Do outro lado, um estudo independente, conduzido pelo renomado geofísico Dr. Steven Emerman (PhD pela Universidade de Cornell), aponta falhas críticas no projeto. Suas análises revelam uma probabilidade anual de falha da barragem de Belo Sun cinco vezes superior à média global do setor, atingindo quase 6% de chance de um desastre ao longo dos 12 anos de operação previstos. Mais chocante, o estudo de Emerman estima que, em caso de rompimento, a lama tóxica, contendo cianeto e arsênio, atingiria o Rio Xingu em meros 7 minutos, e não os 97 minutos alegados pela mineradora, percorrendo dezenas de quilômetros e ameaçando diretamente a Terra Indígena Arara e até mesmo o Oceano Atlântico. A proximidade do projeto (a menos de 16 km da usina de Belo Monte e 11 km da TI Paquiçamba) intensifica os riscos, em uma região já fragilizada pela alteração do regime hídrico do Xingu.
Por que isso importa?
O "como" essa decisão afeta o leitor se estende além das margens do Xingu. A aprovação de um projeto com estudos controversos, realizados por consultorias com histórico questionável, estabelece um precedente perigoso para a governança ambiental em todo o Brasil. Para investidores e o mercado, a instabilidade regulatória e a possibilidade de um desastre socioambiental representam riscos reputacionais e financeiros imensos, podendo afastar investimentos sérios e responsáveis. Para todos os brasileiros, a questão da Belo Sun no Xingu é um termômetro da capacidade do Estado em proteger seu patrimônio natural e suas populações mais vulneráveis frente a interesses econômicos, especialmente em um contexto onde estudos ambientais (como o EIA atual, com 14 anos, pré-Belo Monte) são considerados "vencidos" pelo MPF. É um teste para a integridade da Amazônia e para a confiança na justiça ambiental, onde a segurança hídrica, alimentar e territorial de milhares de pessoas está em jogo.
Contexto Rápido
- Rompimento da barragem de Mariana (2015) e Brumadinho (2019), com a consultoria VogBR envolvida em estudos de segurança de Mariana.

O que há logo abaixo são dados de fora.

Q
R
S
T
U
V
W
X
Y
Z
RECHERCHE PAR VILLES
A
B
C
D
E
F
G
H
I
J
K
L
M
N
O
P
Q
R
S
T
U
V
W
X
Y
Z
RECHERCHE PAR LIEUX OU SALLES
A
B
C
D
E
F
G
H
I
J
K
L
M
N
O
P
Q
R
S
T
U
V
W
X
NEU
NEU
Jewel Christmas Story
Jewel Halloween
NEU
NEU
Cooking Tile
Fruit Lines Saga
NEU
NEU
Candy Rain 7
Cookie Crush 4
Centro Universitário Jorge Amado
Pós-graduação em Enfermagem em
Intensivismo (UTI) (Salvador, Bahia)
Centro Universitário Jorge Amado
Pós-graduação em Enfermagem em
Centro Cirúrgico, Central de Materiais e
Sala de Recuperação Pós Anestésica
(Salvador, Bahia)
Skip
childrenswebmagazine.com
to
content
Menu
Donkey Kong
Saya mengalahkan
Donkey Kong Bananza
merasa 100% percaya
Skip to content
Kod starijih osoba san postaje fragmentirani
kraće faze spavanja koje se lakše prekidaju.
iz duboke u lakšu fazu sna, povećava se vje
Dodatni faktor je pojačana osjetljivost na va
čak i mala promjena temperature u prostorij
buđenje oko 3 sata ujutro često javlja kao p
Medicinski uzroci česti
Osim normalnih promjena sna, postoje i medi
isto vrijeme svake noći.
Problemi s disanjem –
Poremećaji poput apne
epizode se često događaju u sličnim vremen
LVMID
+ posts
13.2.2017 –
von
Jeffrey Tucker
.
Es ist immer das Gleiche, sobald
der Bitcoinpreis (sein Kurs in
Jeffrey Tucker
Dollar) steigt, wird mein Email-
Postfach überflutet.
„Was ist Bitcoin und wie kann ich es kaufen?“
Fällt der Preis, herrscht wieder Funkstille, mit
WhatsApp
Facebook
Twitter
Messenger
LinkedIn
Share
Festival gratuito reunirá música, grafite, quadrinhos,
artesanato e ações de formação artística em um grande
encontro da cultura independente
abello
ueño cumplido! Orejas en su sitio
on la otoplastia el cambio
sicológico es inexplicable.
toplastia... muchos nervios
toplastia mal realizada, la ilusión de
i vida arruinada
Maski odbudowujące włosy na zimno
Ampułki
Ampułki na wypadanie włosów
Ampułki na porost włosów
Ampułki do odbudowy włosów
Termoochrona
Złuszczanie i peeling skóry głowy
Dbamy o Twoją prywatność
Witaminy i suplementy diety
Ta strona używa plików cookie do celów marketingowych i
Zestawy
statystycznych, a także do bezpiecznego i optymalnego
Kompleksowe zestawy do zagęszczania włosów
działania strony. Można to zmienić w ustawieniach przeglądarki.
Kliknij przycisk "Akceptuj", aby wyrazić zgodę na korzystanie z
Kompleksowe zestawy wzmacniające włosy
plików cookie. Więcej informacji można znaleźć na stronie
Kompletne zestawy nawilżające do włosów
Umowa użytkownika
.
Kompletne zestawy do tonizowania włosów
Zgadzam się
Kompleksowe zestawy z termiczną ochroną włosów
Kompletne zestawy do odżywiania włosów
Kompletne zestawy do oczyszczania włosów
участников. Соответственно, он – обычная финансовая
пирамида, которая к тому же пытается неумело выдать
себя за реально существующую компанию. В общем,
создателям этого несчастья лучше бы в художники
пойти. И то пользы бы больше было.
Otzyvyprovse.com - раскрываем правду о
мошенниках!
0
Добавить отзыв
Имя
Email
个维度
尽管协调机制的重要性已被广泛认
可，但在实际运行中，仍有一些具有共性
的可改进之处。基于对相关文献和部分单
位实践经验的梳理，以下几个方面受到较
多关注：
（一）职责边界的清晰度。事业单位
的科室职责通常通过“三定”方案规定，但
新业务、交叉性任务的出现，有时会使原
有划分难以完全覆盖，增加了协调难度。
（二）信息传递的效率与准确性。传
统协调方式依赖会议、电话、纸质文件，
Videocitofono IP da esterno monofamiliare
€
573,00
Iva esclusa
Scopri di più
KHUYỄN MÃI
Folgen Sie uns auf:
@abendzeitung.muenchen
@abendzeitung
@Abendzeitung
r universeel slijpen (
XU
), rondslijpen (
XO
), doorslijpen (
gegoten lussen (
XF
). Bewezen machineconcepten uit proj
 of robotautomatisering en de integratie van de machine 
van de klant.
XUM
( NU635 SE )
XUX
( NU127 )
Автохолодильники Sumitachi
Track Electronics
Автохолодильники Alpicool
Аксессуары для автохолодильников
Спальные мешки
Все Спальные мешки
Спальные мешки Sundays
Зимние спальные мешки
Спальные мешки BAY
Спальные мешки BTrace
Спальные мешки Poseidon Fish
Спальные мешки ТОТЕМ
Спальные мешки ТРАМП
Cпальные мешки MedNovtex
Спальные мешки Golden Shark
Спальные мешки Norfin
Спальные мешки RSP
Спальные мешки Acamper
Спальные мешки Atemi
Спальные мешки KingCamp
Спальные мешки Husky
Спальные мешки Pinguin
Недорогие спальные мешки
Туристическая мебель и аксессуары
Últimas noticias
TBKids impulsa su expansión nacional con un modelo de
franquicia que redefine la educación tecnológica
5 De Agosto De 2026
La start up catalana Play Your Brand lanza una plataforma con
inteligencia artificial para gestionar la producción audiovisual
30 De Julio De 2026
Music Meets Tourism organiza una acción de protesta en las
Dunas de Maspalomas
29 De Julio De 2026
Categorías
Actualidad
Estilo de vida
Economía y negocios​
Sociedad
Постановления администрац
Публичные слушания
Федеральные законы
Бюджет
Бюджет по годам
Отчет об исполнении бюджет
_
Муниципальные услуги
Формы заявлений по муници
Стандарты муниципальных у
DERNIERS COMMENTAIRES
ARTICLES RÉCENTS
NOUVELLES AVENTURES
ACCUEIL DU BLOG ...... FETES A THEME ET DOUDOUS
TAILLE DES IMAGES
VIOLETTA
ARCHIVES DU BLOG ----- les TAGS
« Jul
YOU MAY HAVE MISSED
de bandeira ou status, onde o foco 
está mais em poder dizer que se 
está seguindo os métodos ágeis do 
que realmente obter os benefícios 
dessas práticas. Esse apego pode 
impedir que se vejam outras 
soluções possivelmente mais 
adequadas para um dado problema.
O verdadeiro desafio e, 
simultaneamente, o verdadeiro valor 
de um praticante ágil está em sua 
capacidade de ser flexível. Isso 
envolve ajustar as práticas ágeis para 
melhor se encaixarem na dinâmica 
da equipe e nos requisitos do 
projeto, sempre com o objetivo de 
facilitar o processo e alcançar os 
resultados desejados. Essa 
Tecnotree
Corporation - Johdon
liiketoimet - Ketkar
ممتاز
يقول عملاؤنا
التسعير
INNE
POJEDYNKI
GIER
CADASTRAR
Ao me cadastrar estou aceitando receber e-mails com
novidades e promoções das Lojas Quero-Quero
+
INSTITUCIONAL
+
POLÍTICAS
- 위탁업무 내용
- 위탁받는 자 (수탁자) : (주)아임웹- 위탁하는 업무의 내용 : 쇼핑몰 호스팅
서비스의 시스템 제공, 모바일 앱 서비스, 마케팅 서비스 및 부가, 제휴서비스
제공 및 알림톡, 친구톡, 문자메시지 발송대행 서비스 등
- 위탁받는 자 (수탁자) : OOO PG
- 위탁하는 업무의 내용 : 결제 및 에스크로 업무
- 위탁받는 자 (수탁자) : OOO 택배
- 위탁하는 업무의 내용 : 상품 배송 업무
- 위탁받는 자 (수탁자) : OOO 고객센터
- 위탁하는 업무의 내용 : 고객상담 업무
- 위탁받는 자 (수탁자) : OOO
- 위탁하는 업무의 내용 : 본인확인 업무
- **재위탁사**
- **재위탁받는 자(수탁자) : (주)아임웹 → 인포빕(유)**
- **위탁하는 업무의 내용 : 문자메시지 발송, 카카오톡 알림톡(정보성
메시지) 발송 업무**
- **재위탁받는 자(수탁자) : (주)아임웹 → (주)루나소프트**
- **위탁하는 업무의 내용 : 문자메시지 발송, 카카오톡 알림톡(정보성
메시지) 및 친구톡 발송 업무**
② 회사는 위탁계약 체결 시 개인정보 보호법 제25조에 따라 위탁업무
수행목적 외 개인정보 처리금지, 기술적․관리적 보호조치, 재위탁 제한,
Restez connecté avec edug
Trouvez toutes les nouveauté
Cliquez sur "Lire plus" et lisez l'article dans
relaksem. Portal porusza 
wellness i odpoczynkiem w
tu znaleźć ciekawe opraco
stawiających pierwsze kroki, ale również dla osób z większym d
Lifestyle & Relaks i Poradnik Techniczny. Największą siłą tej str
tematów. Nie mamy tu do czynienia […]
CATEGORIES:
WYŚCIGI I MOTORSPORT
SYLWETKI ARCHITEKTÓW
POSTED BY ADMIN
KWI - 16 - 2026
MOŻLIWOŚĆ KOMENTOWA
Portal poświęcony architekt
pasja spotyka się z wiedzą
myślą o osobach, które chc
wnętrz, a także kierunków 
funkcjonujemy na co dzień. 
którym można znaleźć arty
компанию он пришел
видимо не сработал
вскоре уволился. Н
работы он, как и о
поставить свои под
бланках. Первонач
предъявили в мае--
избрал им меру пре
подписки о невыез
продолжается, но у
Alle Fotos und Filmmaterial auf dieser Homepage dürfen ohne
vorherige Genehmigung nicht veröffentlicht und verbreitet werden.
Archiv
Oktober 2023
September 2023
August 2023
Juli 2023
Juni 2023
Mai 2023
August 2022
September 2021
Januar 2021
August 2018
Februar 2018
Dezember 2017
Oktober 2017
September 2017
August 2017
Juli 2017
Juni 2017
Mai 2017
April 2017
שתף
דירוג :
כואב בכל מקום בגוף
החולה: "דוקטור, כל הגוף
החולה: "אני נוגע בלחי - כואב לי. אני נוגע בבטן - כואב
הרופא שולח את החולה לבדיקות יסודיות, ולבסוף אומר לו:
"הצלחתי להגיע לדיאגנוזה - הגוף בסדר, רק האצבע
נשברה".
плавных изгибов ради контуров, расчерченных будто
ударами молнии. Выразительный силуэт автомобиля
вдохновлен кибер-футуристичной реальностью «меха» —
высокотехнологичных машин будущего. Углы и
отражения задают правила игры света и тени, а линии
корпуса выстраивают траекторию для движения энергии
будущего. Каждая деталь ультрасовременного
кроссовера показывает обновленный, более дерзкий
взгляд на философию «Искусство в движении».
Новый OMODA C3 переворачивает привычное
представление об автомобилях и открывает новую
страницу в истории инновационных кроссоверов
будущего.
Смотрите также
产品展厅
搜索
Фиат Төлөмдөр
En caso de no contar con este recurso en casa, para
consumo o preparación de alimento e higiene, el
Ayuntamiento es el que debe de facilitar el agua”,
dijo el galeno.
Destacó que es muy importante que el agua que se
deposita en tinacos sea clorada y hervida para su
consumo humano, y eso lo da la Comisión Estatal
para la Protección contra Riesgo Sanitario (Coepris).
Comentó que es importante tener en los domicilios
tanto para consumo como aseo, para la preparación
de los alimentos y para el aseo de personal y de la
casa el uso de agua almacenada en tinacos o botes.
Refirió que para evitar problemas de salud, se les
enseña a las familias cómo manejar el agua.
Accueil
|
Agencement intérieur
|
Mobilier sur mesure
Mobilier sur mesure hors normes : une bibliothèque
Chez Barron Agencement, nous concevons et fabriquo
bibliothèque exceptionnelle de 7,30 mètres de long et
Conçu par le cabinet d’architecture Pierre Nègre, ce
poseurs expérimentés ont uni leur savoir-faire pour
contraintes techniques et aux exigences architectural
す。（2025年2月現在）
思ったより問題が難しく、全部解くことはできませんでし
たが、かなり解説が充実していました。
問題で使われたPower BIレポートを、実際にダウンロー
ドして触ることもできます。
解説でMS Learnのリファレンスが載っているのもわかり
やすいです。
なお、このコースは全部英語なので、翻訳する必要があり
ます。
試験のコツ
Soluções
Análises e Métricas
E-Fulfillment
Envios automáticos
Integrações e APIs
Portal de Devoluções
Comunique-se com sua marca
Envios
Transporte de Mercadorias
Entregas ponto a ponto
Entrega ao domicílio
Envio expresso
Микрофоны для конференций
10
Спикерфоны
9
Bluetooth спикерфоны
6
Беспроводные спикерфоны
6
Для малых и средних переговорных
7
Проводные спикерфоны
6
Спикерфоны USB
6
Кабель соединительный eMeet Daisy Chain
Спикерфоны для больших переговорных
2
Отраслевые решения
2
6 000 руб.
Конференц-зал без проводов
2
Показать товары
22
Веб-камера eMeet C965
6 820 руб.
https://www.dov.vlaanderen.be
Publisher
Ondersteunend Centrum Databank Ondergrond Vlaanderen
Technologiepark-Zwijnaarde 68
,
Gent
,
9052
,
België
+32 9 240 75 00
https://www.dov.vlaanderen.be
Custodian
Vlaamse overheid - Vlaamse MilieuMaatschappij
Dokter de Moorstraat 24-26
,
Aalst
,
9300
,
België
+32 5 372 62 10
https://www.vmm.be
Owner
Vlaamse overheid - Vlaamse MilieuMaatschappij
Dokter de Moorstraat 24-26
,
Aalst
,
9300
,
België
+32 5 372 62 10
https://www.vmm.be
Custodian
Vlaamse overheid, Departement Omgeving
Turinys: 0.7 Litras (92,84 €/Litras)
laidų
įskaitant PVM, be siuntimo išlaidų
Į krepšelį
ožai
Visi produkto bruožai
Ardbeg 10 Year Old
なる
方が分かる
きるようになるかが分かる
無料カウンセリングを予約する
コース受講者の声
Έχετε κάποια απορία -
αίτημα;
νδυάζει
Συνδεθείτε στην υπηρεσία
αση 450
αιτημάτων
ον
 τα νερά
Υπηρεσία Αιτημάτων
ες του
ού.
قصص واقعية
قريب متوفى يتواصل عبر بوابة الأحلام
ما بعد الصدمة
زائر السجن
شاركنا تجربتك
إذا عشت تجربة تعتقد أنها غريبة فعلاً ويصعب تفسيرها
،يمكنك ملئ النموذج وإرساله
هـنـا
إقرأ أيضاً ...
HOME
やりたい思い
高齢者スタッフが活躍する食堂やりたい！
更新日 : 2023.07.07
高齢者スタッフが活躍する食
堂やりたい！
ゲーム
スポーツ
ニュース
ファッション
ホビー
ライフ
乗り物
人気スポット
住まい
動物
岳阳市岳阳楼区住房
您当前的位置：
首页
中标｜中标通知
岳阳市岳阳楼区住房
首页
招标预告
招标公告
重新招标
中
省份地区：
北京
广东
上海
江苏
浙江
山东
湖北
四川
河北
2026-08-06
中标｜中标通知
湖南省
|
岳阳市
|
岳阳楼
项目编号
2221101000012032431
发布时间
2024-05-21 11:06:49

- O Projeto Volta Grande da Belo Sun pretende ser a maior mina de ouro a céu aberto do Brasil; estudos independentes apontam 0,5% de probabilidade anual de falha da barragem.
- Proximidade com a Usina Hidrelétrica de Belo Monte (16km) e a Terra Indígena Paquiçamba (11km), em uma região já impactada pela hidrelétrica.